2) The try and except technique is deprecated in the upcoming revision. The CPUID instruction is availble since early 1990, and multiprocessor support started with Pentium Pro in 1996, I dont expect there is much need to run this topology enumeration algorithm on processors that dont support CPUID.
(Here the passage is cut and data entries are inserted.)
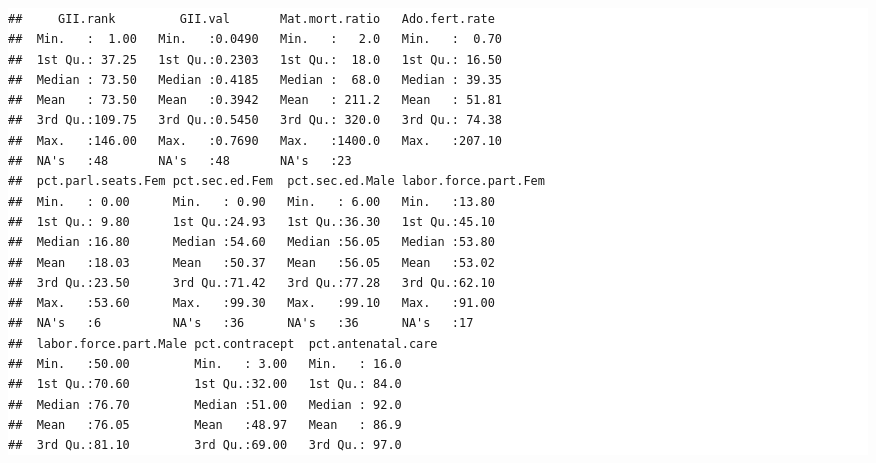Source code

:     ##     GII.rank         GII.val       Mat.mort.ratio   Ado.fert.rate   
    ##  Min.   :  1.00   Min.   :0.0490   Min.   :   2.0   Min.   :  0.70  
    ##  1st Qu.: 37.25   1st Qu.:0.2303   1st Qu.:  18.0   1st Qu.: 16.50  
    ##  Median : 73.50   Median :0.4185   Median :  68.0   Median : 39.35  
    ##  Mean   : 73.50   Mean   :0.3942   Mean   : 211.2   Mean   : 51.81  
    ##  3rd Qu.:109.75   3rd Qu.:0.5450   3rd Qu.: 320.0   3rd Qu.: 74.38  
    ##  Max.   :146.00   Max.   :0.7690   Max.   :1400.0   Max.   :207.10  
    ##  NA's   :48       NA's   :48       NA's   :23                       
    ##  pct.parl.seats.Fem pct.sec.ed.Fem  pct.sec.ed.Male labor.force.part.Fem
    ##  Min.   : 0.00      Min.   : 0.90   Min.   : 6.00   Min.   :13.80       
    ##  1st Qu.: 9.80      1st Qu.:24.93   1st Qu.:36.30   1st Qu.:45.10       
    ##  Median :16.80      Median :54.60   Median :56.05   Median :53.80       
    ##  Mean   :18.03      Mean   :50.37   Mean   :56.05   Mean   :53.02       
    ##  3rd Qu.:23.50      3rd Qu.:71.42   3rd Qu.:77.28   3rd Qu.:62.10       
    ##  Max.   :53.60      Max.   :99.30   Max.   :99.10   Max.   :91.00       
    ##  NA's   :6          NA's   :36      NA's   :36      NA's   :17          
    ##  labor.force.part.Male pct.contracept  pct.antenatal.care
    ##  Min.   :50.00         Min.   : 3.00   Min.   : 16.0     
    ##  1st Qu.:70.60         1st Qu.:32.00   1st Qu.: 84.0     
    ##  Median :76.70         Median :51.00   Median : 92.0     
    ##  Mean   :76.05         Mean   :48.97   Mean   : 86.9     
    ##  3rd Qu.:81.10         3rd Qu.:69.00   3rd Qu.: 97.0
3) There is no IA-64 version of cpucountplanned, but on the Itanium architecture, topology information is provided as part its Processor Abstraction Layer (PAL) service. The Intel Itanium Architecture Software Developer's Manual - Volume 2: System Architecture provides information on what services you can all into PAL.

==

Lexi S.

IntelSoftware NetworkSupport

http://www.intel.com/software

Contact us

LexiS_Intel · ‎01-03-2013

This content has been superseded by:

Intel® 64 Architecture Processor Topology Enumeration

SergeyKostrov · ‎01-24-2013

These posts are really good consolidation! I think the same consolidation of Q & A has to be done for: 'Application of long double floating-point data type with different C/C++ compilers'.